К 90-летию Андрея Тарковского
Эстетический феномен поэтичного кинематографа Андрея Тарковского показывает, как высоко может подняться авторское кино, точно опровергая нынешние поделки, не говоря о разливе сериальной псевдокультуры.
Природа, показанная режиссёром, ощущается сердцем сердца, самым нутром человеческого восприятия…
Как, приветствуя зону, Сталкер купается в тишине великолепной, такой живой и таинственной травы!
Охотники Брейгеля, славно восстановленные в движение «Зеркала», заставляют по-новому взглянуть в бездну старого живописного шедевра, приближая его – в определённом смысле – ко дню сегодняшнему; да и все ракурсы «Зеркала», сложно отражающего всегда зашифрованную реальность, словно пропитаны субстанцией красоты…
Хотя Тарковский – поэт страдания: именно оно определяет пути людей из «Сталкера», именно оно является главным в бытование персонажей в недрах «Соляриса» — мыслящей, как известно, планеты…
Другой поэт – космоса – К. Циолковский – утверждал, что человечество зазналось, считая себя венцом творения, и даже не представляет, какие могут быть формы разумной жизни: мыслящие планеты, например…
Но Зона – живущая по своим, какие не вычислить, законам – исполнит только затаённые желания: недаром покончил с собой Дикобраз, получивший огромные деньги.
Путь важнее цели?
Что следует из «Сталкера»?
Многое следует – в том числе предупреждение об опасности человеческих желаний…
Но страдание, умноженное на блаженство, Кайдановский играет великолепно, словно представляя собой воплощение…оных.
Иной вариант страдания у Писателя, ненавидящего писать: тут оно – самоиронично, причём ирония сия довольна жестока…
Вода…
Много воды течёт, извивается, закручивается водоворотами: мол, жизнь, вышедшая из воды, продолжается во всех вариантах…
Не удастся далеко пролететь мужику, так стремившемуся в небо; не удастся Николаю Глазкову, исполнявшему этот эпизод, стать воздухоплавателем, но дерзновение его – дорогого стоит.
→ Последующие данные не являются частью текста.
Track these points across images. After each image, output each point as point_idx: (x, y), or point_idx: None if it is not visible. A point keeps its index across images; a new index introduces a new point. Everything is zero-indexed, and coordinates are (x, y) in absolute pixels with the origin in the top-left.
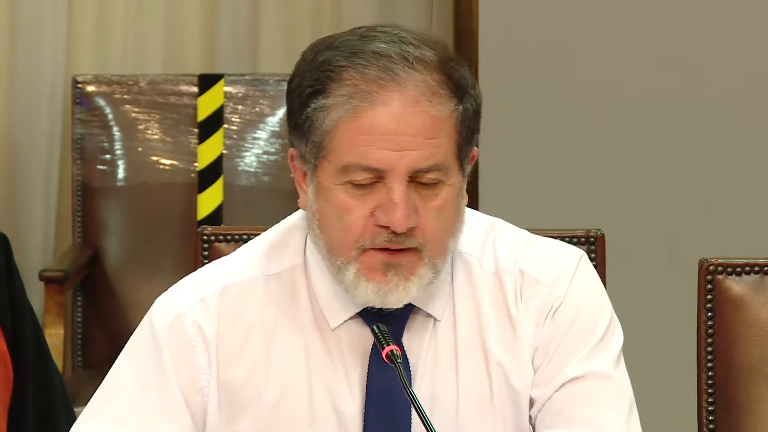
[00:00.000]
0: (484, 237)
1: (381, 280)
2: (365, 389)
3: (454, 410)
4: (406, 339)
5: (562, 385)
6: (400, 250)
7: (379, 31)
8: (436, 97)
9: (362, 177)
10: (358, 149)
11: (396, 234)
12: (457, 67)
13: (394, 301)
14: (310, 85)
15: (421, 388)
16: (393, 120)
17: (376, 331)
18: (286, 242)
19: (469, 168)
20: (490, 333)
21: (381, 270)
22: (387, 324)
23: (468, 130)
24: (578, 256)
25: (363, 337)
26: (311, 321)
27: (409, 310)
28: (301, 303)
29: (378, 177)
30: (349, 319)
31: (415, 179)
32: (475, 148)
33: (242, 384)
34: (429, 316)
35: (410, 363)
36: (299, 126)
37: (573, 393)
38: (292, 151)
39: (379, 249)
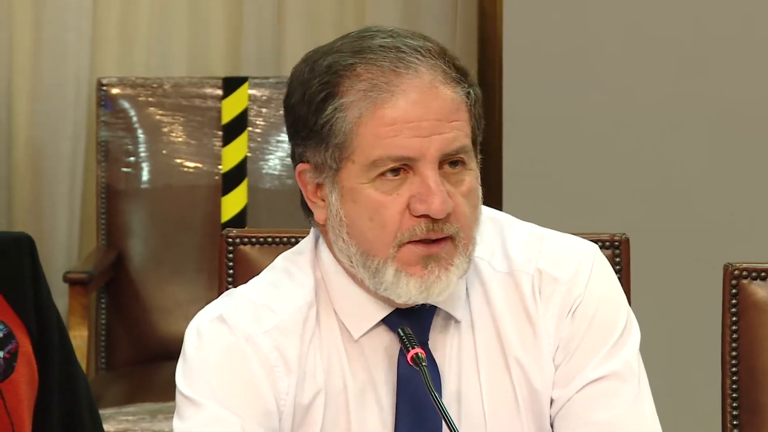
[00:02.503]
0: (490, 237)
1: (422, 273)
2: (395, 395)
3: (480, 411)
4: (431, 341)
5: (582, 387)
6: (437, 241)
7: (373, 31)
8: (449, 80)
9: (393, 167)
10: (386, 141)
11: (435, 221)
12: (454, 56)
13: (437, 293)
14: (320, 90)
15: (447, 389)
16: (415, 107)
17: (402, 334)
18: (299, 273)
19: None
20: (508, 334)
21: (420, 263)
22: (412, 328)
23: (478, 116)
24: (593, 250)
25: (392, 344)
26: (339, 336)
27: (433, 311)
28: (331, 321)
29: (408, 167)
30: (374, 327)
31: (443, 165)
32: None
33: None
34: (449, 317)
35: (437, 364)
36: (316, 133)
37: (592, 395)
38: (301, 167)
39: (417, 242)
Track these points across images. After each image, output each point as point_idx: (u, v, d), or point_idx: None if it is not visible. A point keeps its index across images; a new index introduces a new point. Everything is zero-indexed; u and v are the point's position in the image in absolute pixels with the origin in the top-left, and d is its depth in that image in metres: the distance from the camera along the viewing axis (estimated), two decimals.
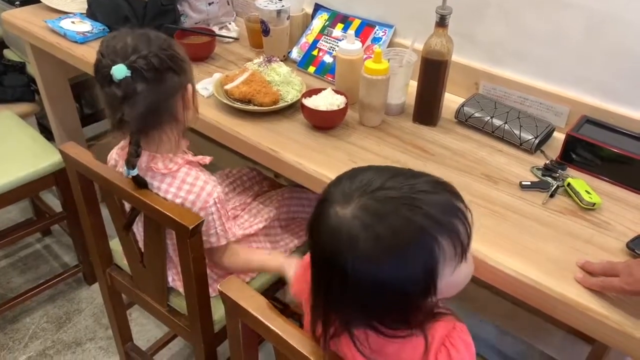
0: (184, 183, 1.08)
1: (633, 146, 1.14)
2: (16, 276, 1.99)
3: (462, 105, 1.33)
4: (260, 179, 1.51)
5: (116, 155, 1.17)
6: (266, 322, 0.80)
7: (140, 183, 1.06)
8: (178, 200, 1.08)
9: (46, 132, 2.25)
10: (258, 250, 1.31)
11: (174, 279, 1.23)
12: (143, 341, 1.75)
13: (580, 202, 1.08)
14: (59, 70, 1.93)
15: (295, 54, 1.60)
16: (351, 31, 1.40)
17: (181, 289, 1.21)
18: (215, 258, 1.19)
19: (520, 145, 1.25)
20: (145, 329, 1.81)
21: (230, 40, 1.72)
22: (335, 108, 1.28)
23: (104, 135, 1.37)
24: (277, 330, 0.79)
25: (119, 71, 0.96)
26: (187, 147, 1.15)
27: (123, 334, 1.53)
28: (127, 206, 1.18)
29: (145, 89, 0.99)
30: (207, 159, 1.13)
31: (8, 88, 2.09)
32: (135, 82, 0.98)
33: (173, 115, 1.06)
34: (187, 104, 1.08)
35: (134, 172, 1.04)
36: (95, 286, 1.94)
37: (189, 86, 1.07)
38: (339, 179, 0.71)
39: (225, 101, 1.35)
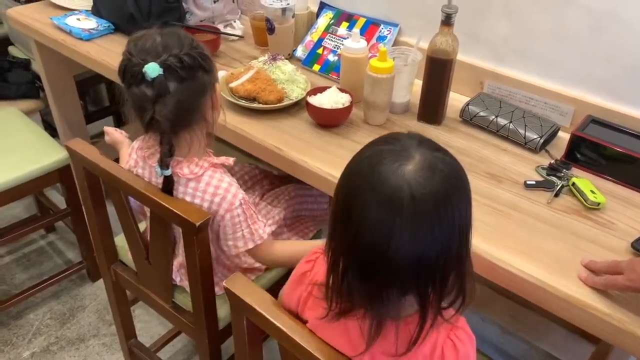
0: (208, 186, 1.07)
1: (638, 146, 1.14)
2: (20, 272, 2.00)
3: (467, 104, 1.33)
4: (261, 177, 1.51)
5: (135, 154, 1.15)
6: (271, 319, 0.80)
7: (170, 183, 1.05)
8: (205, 205, 1.07)
9: (50, 129, 2.25)
10: (295, 242, 1.30)
11: (182, 279, 1.23)
12: (146, 338, 1.76)
13: (585, 201, 1.08)
14: (63, 67, 1.94)
15: (300, 52, 1.60)
16: (356, 29, 1.39)
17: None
18: (254, 258, 1.18)
19: (525, 144, 1.25)
20: (148, 325, 1.82)
21: (235, 38, 1.72)
22: (340, 106, 1.28)
23: None
24: (282, 327, 0.79)
25: (152, 69, 0.94)
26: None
27: (127, 330, 1.53)
28: (133, 201, 1.18)
29: (177, 88, 0.98)
30: (230, 160, 1.11)
31: (13, 85, 2.10)
32: (168, 80, 0.96)
33: (202, 115, 1.05)
34: (216, 104, 1.07)
35: (168, 172, 1.03)
36: (99, 283, 1.94)
37: (217, 85, 1.07)
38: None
39: (230, 99, 1.35)
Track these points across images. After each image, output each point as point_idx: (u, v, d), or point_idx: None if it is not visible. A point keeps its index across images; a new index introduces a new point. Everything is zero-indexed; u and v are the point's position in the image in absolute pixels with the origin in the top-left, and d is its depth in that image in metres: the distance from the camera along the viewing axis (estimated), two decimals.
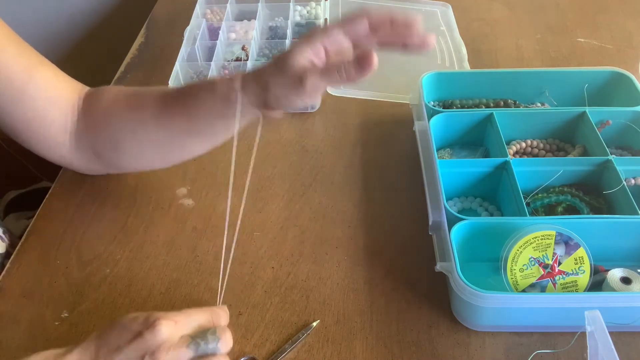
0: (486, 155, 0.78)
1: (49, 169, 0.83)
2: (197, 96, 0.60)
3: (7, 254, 0.70)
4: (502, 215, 0.71)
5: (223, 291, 0.56)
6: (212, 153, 0.79)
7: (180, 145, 0.65)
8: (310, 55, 0.52)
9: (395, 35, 0.51)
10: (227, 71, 0.92)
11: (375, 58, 0.49)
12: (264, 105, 0.55)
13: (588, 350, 0.49)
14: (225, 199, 0.74)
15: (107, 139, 0.66)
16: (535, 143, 0.77)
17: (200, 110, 0.60)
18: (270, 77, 0.53)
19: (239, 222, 0.59)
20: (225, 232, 0.58)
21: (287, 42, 0.96)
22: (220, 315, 0.51)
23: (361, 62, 0.49)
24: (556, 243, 0.59)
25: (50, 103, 0.65)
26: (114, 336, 0.47)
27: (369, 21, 0.51)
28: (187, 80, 0.91)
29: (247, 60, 0.92)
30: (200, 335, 0.48)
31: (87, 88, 0.69)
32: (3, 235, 0.71)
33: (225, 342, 0.48)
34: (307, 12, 1.07)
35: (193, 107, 0.60)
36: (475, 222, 0.62)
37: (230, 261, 0.58)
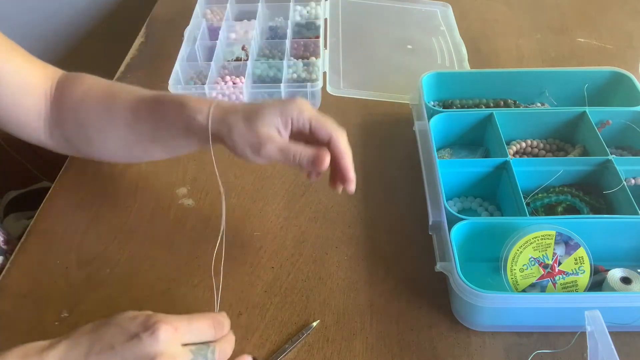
0: (486, 155, 0.78)
1: (49, 169, 0.83)
2: (166, 110, 0.62)
3: (4, 252, 0.70)
4: (502, 215, 0.71)
5: (219, 298, 0.58)
6: (213, 153, 0.78)
7: (145, 148, 0.67)
8: (278, 124, 0.56)
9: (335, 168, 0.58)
10: (227, 70, 0.92)
11: (327, 162, 0.55)
12: (222, 142, 0.59)
13: (588, 350, 0.49)
14: (225, 198, 0.74)
15: (77, 130, 0.67)
16: (535, 143, 0.77)
17: (166, 124, 0.62)
18: (237, 125, 0.57)
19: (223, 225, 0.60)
20: (221, 240, 0.58)
21: (287, 42, 0.96)
22: (223, 324, 0.49)
23: (315, 159, 0.55)
24: (556, 243, 0.59)
25: (24, 89, 0.65)
26: (110, 334, 0.45)
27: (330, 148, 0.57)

Тонкой поэзией звучат кадры разных фильмов.
Иногда – эпосом: как в «Андрее Рублёве»: конечно не могущем быть таким: мятущимся интеллигентом с разорванным сознанием: подлинный Рублёв, очевидно, был цельным, люди тогда вообще были иными, нам не представить…
Атмосфера Рублёва тяжела: татарские набеги, жутковатая сцена со скоморохом…
Атмосфера тяжела, и свет, исходящий от фильма, своеобразен: феномен иконописи, прорастающий из низового, сулит его…
Тарковский поэт страдания: через него, соединённого с возвышенным эстетическим рядом, он изливает свет в мир, всё больше и больше погружающийся в потьму.